May 3, 2024

Bitcoin – 21st century gold?

On his telegram channel, Sergei Grigoryan spoke about the strong growth of bitcoin.

Is Bitcoin Gold of the 21st Century?

Myspeculations about the growth of interest in investing in bitcoin from the side of large players continue to be confirmed.

In September, I wrote about Fidelity's activity in this new market for the company. The reaction of the main competitor, Blackrock, was not long in coming.

In a recent interview, one of the topThe world's largest asset manager said investors could begin to partially replace gold in their portfolios with bitcoin. The market could not ignore such recognition from a company that manages almost 8 trillion dollars. It seems that the increase on Friday was caused by this very statement.

But in truth, this particular newsnotable, but not that important. I wrote about the fact that Bitcoin could test the all-time high of 20k in May, when it was worth about 9k. A possible period of 12 months was indicated. But judging by the dynamics (2x in six months), this level can be reached much earlier. Not surprising, given that the big industry's numerous efforts to create the right infrastructure are beginning to bear fruit.

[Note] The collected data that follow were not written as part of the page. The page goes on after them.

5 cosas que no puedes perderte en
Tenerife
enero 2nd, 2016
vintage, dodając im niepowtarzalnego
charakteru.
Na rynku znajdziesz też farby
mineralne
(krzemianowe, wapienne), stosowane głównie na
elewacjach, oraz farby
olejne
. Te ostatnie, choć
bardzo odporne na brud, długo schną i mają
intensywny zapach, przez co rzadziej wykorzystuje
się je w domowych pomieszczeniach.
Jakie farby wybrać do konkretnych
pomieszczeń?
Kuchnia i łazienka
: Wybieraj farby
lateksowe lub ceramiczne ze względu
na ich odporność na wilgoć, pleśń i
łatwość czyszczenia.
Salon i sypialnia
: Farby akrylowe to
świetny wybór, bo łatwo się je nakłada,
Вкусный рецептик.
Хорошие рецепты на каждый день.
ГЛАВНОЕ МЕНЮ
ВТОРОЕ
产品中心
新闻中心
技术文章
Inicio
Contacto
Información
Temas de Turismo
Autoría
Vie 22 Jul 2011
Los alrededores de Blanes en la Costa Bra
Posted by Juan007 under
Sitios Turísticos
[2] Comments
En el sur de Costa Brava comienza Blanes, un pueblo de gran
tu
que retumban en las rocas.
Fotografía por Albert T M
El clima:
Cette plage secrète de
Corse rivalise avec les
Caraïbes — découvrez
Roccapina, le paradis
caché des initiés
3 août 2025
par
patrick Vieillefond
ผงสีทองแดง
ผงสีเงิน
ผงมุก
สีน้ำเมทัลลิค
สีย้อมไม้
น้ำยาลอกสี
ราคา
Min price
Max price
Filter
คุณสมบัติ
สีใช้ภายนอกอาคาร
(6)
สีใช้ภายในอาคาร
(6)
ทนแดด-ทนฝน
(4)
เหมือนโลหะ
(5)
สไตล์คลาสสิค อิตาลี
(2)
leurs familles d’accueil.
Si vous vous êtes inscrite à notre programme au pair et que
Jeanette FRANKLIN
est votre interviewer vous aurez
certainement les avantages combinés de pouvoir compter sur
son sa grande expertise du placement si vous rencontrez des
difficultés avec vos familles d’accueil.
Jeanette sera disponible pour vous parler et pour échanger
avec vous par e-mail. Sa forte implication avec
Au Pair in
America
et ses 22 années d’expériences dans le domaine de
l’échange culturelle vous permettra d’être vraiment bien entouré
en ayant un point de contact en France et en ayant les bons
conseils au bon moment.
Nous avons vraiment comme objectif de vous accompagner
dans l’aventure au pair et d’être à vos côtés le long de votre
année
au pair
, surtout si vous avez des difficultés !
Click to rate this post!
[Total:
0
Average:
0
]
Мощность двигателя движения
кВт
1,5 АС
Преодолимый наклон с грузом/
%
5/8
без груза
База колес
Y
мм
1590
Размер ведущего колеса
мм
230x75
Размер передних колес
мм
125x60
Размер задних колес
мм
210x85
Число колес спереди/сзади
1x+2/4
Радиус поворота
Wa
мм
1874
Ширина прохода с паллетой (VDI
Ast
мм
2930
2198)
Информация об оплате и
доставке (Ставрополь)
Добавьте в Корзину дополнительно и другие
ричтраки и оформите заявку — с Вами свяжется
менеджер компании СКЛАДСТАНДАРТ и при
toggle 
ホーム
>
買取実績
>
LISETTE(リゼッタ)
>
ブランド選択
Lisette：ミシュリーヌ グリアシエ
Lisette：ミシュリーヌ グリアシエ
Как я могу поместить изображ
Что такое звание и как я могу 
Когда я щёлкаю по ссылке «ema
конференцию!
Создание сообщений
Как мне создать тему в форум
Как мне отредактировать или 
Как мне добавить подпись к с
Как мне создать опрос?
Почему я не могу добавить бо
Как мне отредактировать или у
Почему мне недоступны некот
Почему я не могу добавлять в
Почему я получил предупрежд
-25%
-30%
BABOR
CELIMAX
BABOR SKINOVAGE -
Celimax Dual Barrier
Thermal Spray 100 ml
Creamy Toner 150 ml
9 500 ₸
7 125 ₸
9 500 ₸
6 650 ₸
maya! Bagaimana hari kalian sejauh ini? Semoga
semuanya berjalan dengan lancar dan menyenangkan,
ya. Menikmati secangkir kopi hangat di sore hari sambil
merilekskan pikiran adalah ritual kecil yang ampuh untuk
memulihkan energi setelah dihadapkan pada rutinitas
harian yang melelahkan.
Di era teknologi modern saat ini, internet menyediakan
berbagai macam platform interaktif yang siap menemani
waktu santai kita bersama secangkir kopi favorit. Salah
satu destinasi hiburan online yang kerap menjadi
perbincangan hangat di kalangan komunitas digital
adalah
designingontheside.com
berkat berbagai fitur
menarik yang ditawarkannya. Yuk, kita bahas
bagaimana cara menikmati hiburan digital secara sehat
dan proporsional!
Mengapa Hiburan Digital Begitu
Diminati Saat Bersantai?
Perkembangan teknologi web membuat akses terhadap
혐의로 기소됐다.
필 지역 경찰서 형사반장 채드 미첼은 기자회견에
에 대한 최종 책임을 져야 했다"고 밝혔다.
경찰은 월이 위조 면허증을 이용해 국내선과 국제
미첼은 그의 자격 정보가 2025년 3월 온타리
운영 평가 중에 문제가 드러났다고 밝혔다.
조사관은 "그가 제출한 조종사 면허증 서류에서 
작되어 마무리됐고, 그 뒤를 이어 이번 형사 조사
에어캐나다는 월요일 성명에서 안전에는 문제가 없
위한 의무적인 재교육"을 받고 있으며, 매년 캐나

The result of this work is a gradual(but accelerating) acceptance by categories of investors who are considered conservative. I wouldn't be surprised if at some point there is a rush like 2017, caused this time by an imbalance in supply and demand. Even if it has arisen for a short time, it can become a reason for a sharp renewal of the historical maximum. This is not a forecast, but reasoning.

Criticism from haters like Rubini and a numberother economists (including our homegrown ones) turned out to be unfounded, if not dangerous. This is probably why their public attacks against Bitcoin have disappeared somewhere. Or maybe they managed to buy it and are now quietly happy?

One of the arguments "against" was the highconcentration of bitcoin ownership, which allows a small group of large holders to manipulate the market. To conclude this post, I suggest taking a look at the chart from the Federal Reserve for comparison, which shows the concentration of the stock market. For a moment, this market is 100 times more capitalized than Bitcoin. Nevertheless, 1% of investors "hold" 52% of the market, and it never occurs to anyone to accuse the stock market of being a fraud and a scam.

In one of the following posts I will write how you can theoretically get exposure to Bitcoin where direct purchase carries increased regulatory risks.